Elle était la caméra la plus célèbre du monde, un outil parfait utilisé autant par les amateurs que par les professionnels. Enfant, Steven Spielberg était fasciné par la Bolex H16 de son père, avant de s’en emparer à l’âge de 12 ans, amorçant la pellicule d’un sacré destin. Les cinéastes de la Nouvelle Vague, dans les années 60, avaient la même dévotion pour la caméra 16 mm, ainsi que des artistes comme Andy Warhol.

Son fabricant de l’époque, Paillard-Bolex, envoyait plusieurs milliers de caméras par année dans le monde entier. La société, qui proposait aussi des machines à écrire, radios ou tourne-disques, était la plus grande entreprise romande. Elle employait 8000 personnes. Dont 4500 entre Sainte-Croix, Yverdon et Orbe.

L’arrivée du super-8 de Kodak et de l’électronique nippone ont porté un rude coup à Bolex. La fabrication des caméras 16 mm a cessé dans les années 70. Elle se poursuit toutefois à Yverdon, chez Bolex International SA, à raison d’une quinzaine d’unités par année, tirant parti du stock de pièces restantes.

Une jeune génération de cinéastes, en particulier pour les documentaires, savent que cette caméra mécanique à film est irremplaçable dans les plus dures conditions climatiques.
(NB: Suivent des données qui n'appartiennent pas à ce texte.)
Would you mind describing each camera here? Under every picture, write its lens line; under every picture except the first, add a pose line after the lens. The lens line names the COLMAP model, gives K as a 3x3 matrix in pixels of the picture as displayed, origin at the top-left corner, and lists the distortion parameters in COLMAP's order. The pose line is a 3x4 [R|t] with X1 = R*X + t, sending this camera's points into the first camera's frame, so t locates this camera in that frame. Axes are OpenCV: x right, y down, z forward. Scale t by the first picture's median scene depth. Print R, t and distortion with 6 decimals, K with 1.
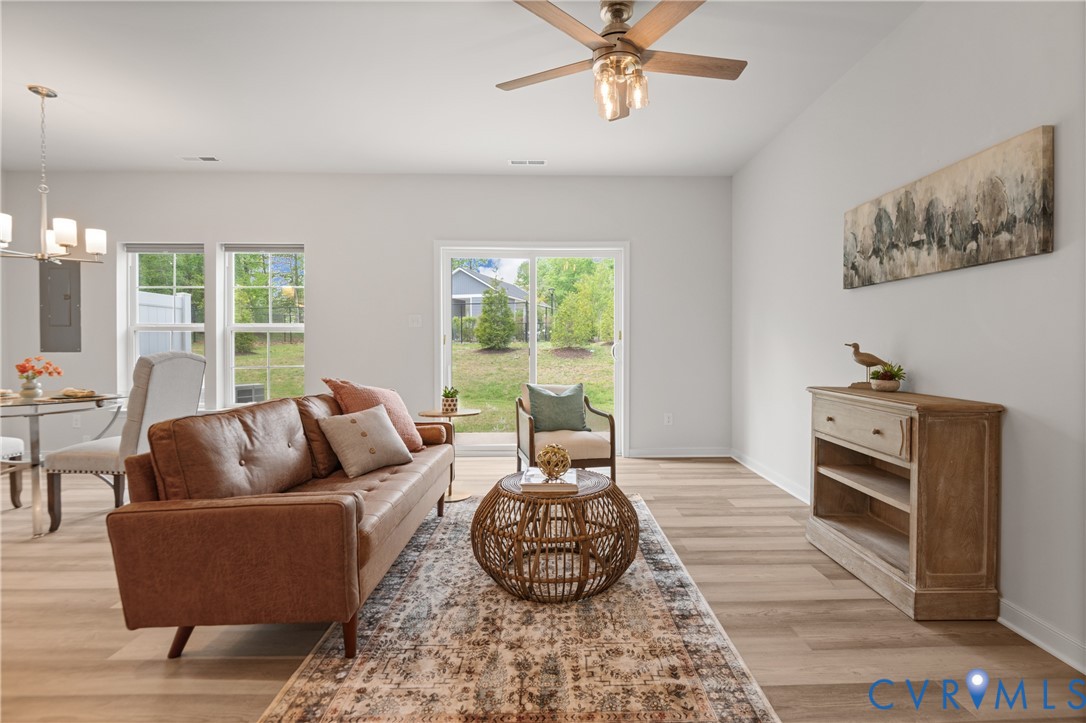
lens RADIAL K [[502.5, 0, 557.9], [0, 502.5, 350.7], [0, 0, 1]] dist [-0.003937, -0.001224]
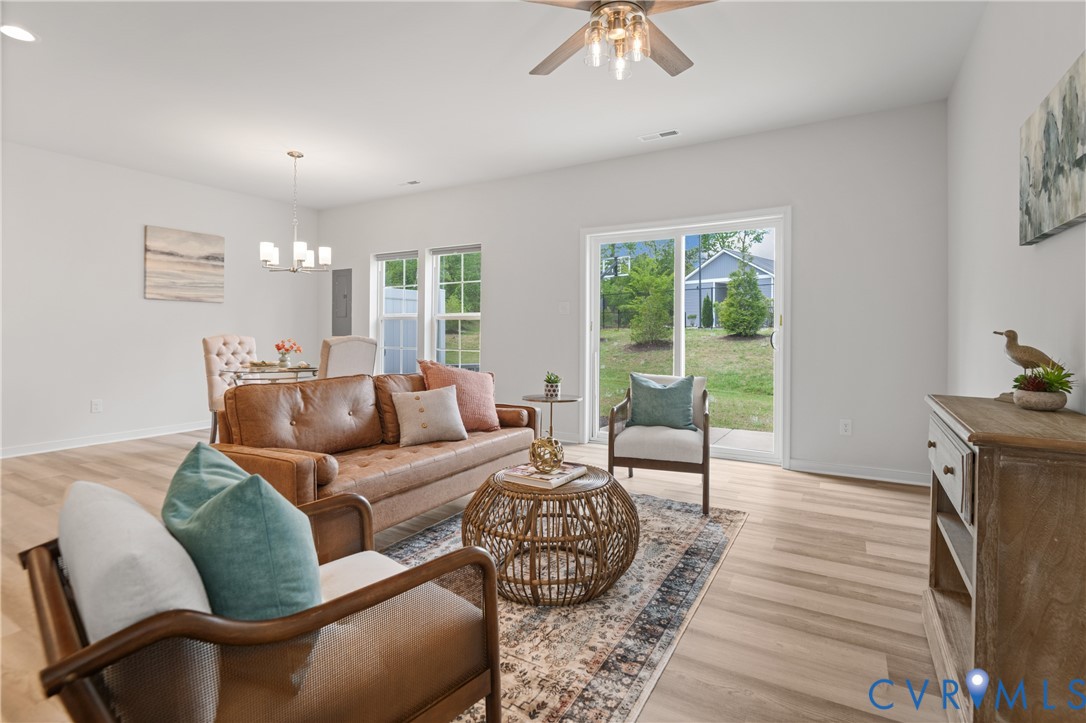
lens RADIAL K [[512.8, 0, 558.3], [0, 512.8, 329.3], [0, 0, 1]] dist [-0.000315, -0.001510]
pose [[0.857741, 0.000287, -0.514082, 0.448893], [-0.007902, 0.999889, -0.012626, -0.003941], [0.514022, 0.014892, 0.857648, 0.155352]]
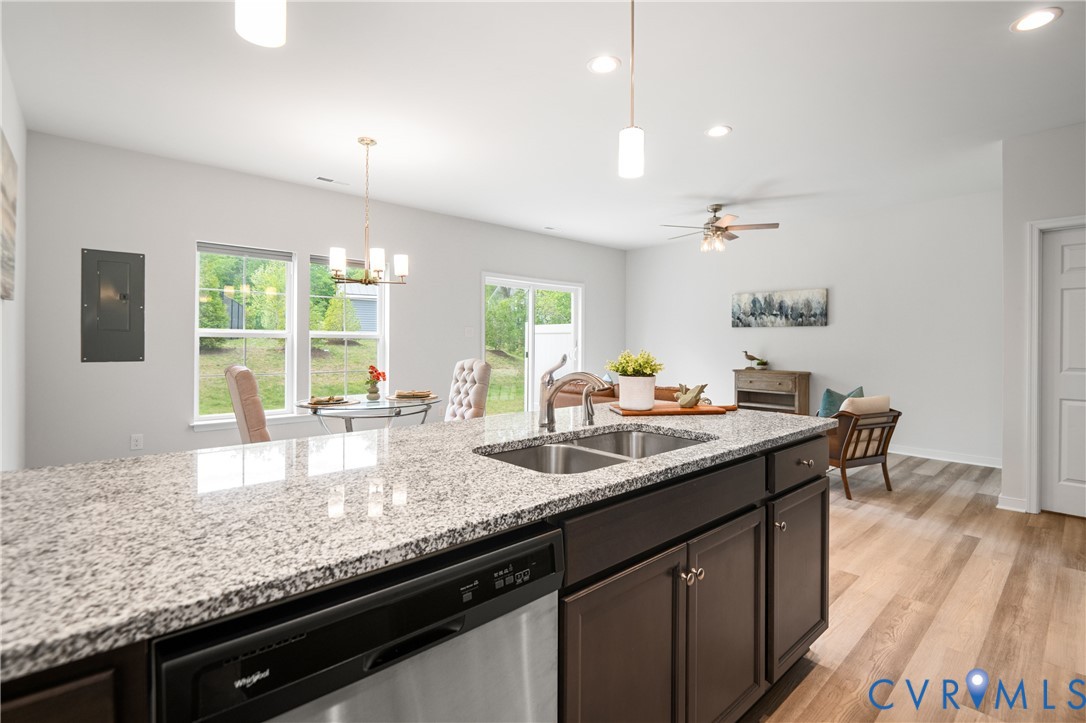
lens RADIAL K [[506.0, 0, 559.5], [0, 506.0, 342.5], [0, 0, 1]] dist [-0.000741, -0.001758]
pose [[0.744766, 0.005464, 0.667303, -1.766588], [0.000621, 0.999960, -0.008882, -0.036180], [-0.667325, 0.007030, 0.744733, -0.228791]]
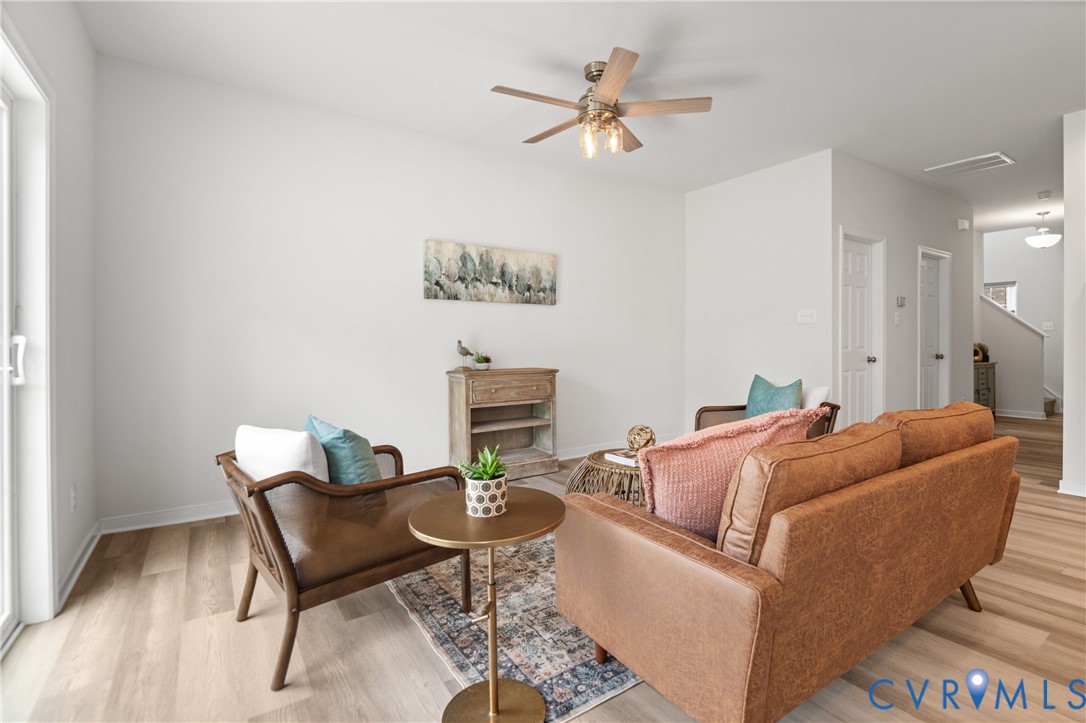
lens RADIAL K [[506.0, 0, 559.5], [0, 506.0, 342.5], [0, 0, 1]] dist [-0.000741, -0.001758]
pose [[-0.553317, -0.007666, 0.832936, -0.790632], [0.008362, 0.999856, 0.014757, -0.028588], [-0.832929, 0.015130, -0.553173, 1.609307]]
Ou lorsqu’il n’y pas de prise électrique pour recharger des batteries, comme en plein désert. La texture granuleuse, les teintes chaudes et le rendu des détails de la pellicule 16 mm sont eux aussi sans équivalents.

Du marché de niche à la production en série. Il s’agit cependant d’un marché de niche, presque résiduel, qui n’a rien à voir avec une production en série. Celle-ci pourrait bien être assurée par une joint-venture entre Bolex International et Cinemeridian, jeune société de Los Angeles menée par Joe Rubinstein, un cinéaste également spécialisé dans le lancement de start-up. Dans les faits, après avoir examiné en détail le dossier proposé par Rubinstein, la société d’Yverdon a accordé une licence à Cinemeridian pour la fabrication de Bolex numériques, baptisées D16. Cinemeridian a proposé en 2012 le projet sur Kickstarter, la plateforme de financement participatif. La start-up américaine espérait 100 000 dollars pour concevoir et réaliser la caméra. Elle en a reçu trois fois plus, tant l’idée a séduit des passionnés, mais aussi des investisseurs californiens.
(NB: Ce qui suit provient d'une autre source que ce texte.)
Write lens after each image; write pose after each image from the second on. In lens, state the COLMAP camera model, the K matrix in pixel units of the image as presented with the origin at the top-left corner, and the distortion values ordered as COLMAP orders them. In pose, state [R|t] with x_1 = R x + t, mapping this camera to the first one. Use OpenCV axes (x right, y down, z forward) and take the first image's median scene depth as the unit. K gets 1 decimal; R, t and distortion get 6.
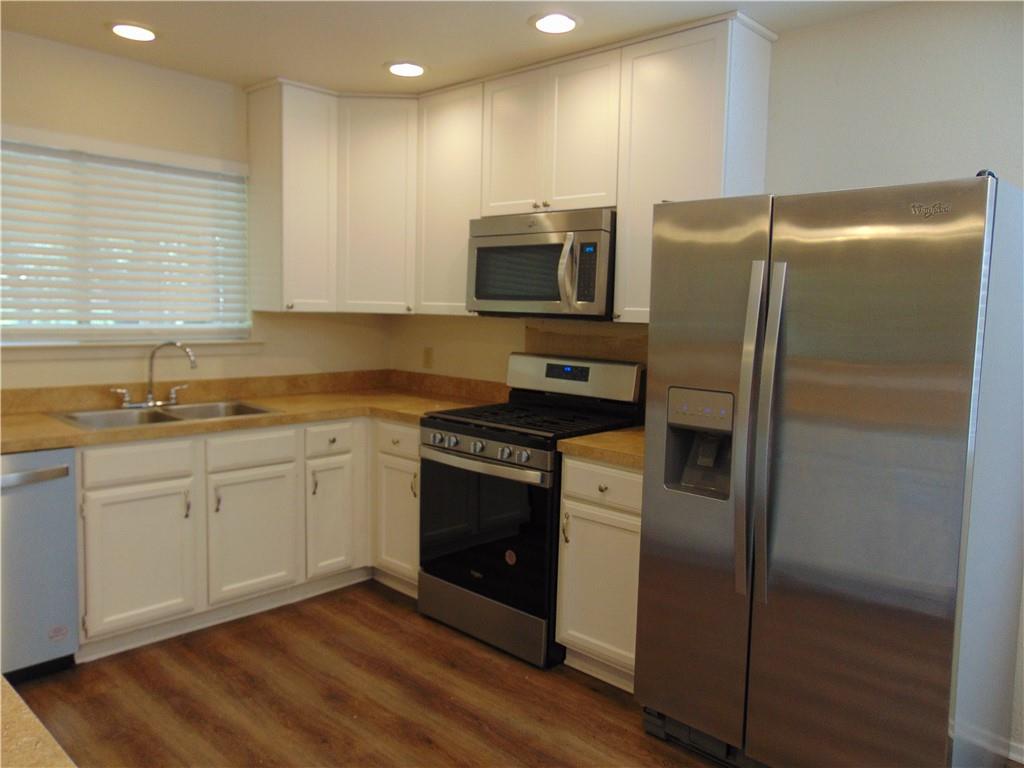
lens RADIAL K [[774.3, 0, 506.8], [0, 774.3, 384.6], [0, 0, 1]] dist [-0.020051, 0.047440]
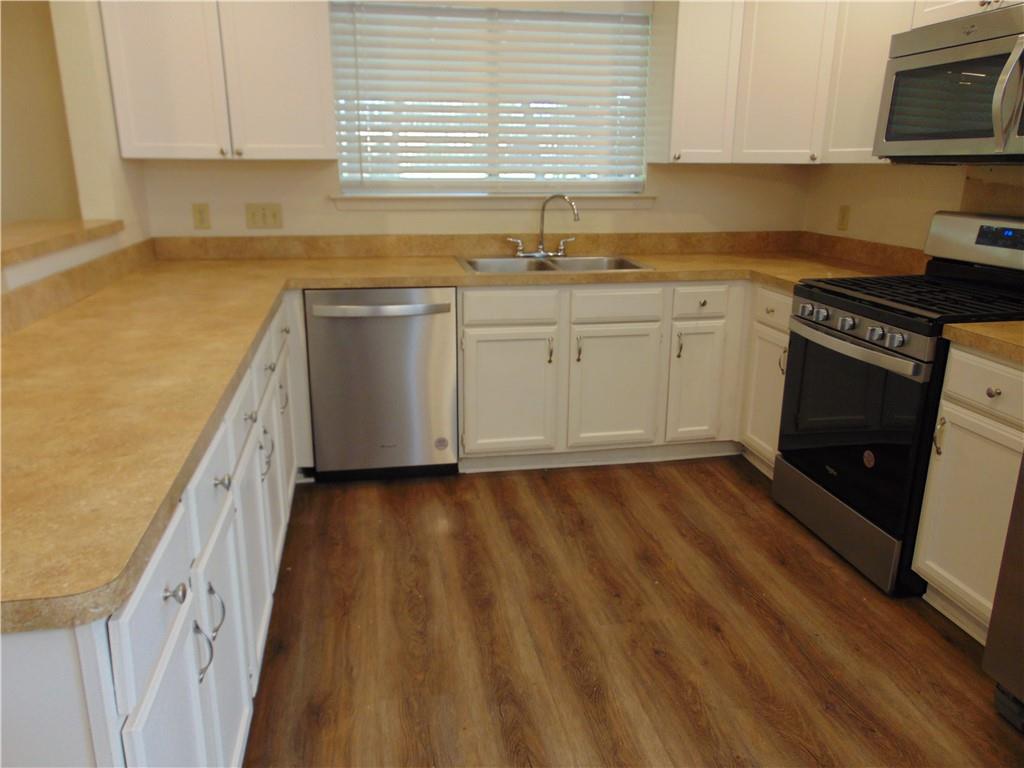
lens RADIAL K [[774.3, 0, 507.1], [0, 774.3, 382.4], [0, 0, 1]] dist [-0.020051, 0.047440]
pose [[0.808357, 0.142696, -0.571137, 0.142668], [-0.046194, 0.982561, 0.180109, 0.009341], [0.586878, -0.119210, 0.800852, 0.106632]]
En décembre dernier, après plusieurs retards, la vente du modèle a commencé sur le site digitalbolex.com. Un premier lot de 100 pièces préréservées est parti rapidement. Cinemeridian s’active aujourd’hui pour répondre à la demande suscitée par le buzz qui, surtout aux Etats-Unis, entoure la réincarnation numérique de la Bolex.
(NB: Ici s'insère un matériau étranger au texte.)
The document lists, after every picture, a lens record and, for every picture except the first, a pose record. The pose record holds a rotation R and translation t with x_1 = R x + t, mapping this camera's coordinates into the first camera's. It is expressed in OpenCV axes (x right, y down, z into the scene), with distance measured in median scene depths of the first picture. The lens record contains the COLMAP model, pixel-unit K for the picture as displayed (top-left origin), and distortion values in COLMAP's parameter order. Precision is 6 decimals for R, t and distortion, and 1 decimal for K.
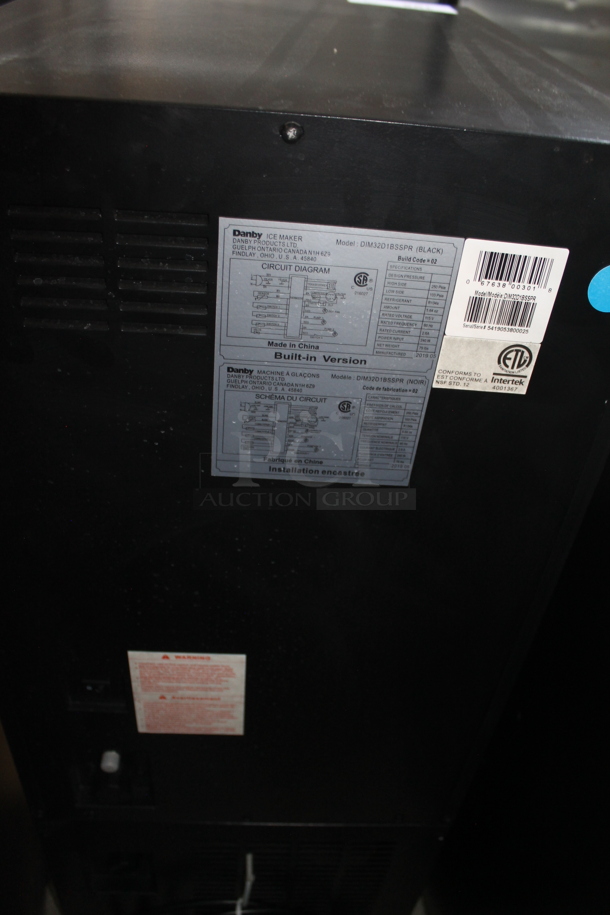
lens RADIAL K [[731.0, 0, 306.9], [0, 731.0, 458.1], [0, 0, 1]] dist [-0.141400, 0.081579]
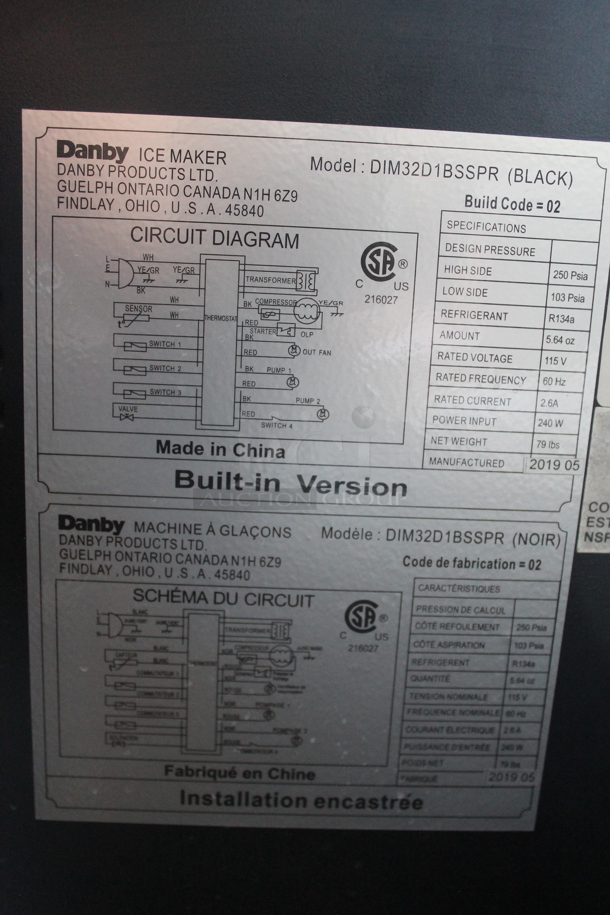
lens RADIAL K [[632.6, 0, 306.8], [0, 632.6, 456.9], [0, 0, 1]] dist [-0.048752, -0.001782]
pose [[0.998947, -0.044379, -0.011642, 0.032109], [0.034104, 0.887976, -0.458623, 0.008720], [0.030691, 0.457743, 0.888554, 0.692046]]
En magnésium et plastique dur, la D16 reprend habilement le design des caméras 16 et 8 mm des années 60, celles de Bolex comme les appareils de la concurrence. Sa poignée est l’imitation exacte de l’accessoire proposé à l’époque par la société vaudoise. Si le rétrodesign se porte au mieux, encore fallait-il penser à adapter la Rolls, ou plutôt le Range Rover des caméras analogiques d’il y a un demi-siècle.

Image organique. La D16, vendue 3300 dollars dans sa version 256 GB, s’adresse non seulement à des débutants, passionnés de vintage techno ou étudiants en cinéma, mais aussi à des connaisseurs et professionnels à la recherche d’un rendu qui imite l’image organique du 16 mm. Grâce à un grand capteur identique au format super-16 et à des optiques maison, les concepteurs de la caméra ont réussi à harmoniser le design rétro avec un résultat lui aussi délicieusement passéiste.

La manivelle de la D16 ne sert plus à remonter la bobine mais, de manière astucieuse, à accélérer ou ralentir le rythme de l’image numérique. Pourvue d’une monture C comme les anciennes Bolex, la caméra accueille des objectifs interchangeables, dont ceux proposés par Cinemeridian. Elle enregistre en 2K et en format RAW non compressé, susceptible d’être travaillé à la postproduction. La D16 dispose d’un écran de contrôle orientable, ainsi que de multiples prises et supports pour le son stéréo, un viseur ou le HDMI.

La Bolex numérique s’adresse pour l’heure en priorité au marché nord-américain. La maison mère d’Yverdon espère pouvoir la distribuer en Europe d’ici à quelques mois.